WORK ORDER –
Spot each line in the data below containing "adsorption" and copy it.

DATA EXCERPTS –
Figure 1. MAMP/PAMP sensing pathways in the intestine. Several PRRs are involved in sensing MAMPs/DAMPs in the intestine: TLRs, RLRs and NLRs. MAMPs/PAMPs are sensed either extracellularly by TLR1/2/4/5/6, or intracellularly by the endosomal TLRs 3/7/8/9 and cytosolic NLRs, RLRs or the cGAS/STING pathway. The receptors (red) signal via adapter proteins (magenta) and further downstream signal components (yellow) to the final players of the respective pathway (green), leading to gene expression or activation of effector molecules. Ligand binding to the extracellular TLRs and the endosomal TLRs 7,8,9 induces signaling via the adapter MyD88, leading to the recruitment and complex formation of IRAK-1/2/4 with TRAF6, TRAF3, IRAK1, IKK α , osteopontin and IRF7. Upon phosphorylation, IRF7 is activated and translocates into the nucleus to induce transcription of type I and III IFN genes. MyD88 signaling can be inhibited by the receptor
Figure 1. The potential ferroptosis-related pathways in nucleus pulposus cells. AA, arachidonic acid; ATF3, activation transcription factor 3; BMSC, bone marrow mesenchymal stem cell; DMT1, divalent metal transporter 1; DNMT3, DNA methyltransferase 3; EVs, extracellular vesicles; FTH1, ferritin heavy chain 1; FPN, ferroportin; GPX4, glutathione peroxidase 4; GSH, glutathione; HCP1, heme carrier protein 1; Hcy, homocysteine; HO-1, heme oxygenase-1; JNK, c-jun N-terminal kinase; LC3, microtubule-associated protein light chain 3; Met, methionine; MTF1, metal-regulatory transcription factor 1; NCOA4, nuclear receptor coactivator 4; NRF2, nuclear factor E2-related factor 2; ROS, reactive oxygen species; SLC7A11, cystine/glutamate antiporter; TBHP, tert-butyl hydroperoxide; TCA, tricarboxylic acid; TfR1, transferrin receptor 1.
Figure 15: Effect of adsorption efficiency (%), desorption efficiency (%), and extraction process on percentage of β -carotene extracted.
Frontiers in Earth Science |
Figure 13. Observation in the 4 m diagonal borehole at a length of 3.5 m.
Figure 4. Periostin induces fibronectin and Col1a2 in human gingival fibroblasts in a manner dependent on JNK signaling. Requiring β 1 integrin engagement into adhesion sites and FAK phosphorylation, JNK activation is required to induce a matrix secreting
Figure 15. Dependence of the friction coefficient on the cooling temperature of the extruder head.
* * *
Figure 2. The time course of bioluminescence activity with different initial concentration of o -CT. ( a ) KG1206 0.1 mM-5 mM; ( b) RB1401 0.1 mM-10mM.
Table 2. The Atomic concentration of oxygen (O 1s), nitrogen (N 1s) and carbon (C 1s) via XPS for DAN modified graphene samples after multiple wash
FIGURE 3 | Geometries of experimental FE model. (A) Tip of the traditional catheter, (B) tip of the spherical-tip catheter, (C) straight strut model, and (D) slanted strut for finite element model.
* * *
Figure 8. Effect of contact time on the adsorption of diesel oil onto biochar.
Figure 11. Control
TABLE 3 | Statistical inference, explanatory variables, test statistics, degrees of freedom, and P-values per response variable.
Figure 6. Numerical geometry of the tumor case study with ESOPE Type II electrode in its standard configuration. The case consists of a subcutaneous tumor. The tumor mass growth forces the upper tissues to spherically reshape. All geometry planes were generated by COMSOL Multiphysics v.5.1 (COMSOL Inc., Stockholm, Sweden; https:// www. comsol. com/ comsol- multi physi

ANSWER –
Figure 15: Effect of adsorption efficiency (%), desorption efficiency (%), and extraction process on percentage of β -carotene extracted.
Figure 8. Effect of contact time on the adsorption of diesel oil onto biochar.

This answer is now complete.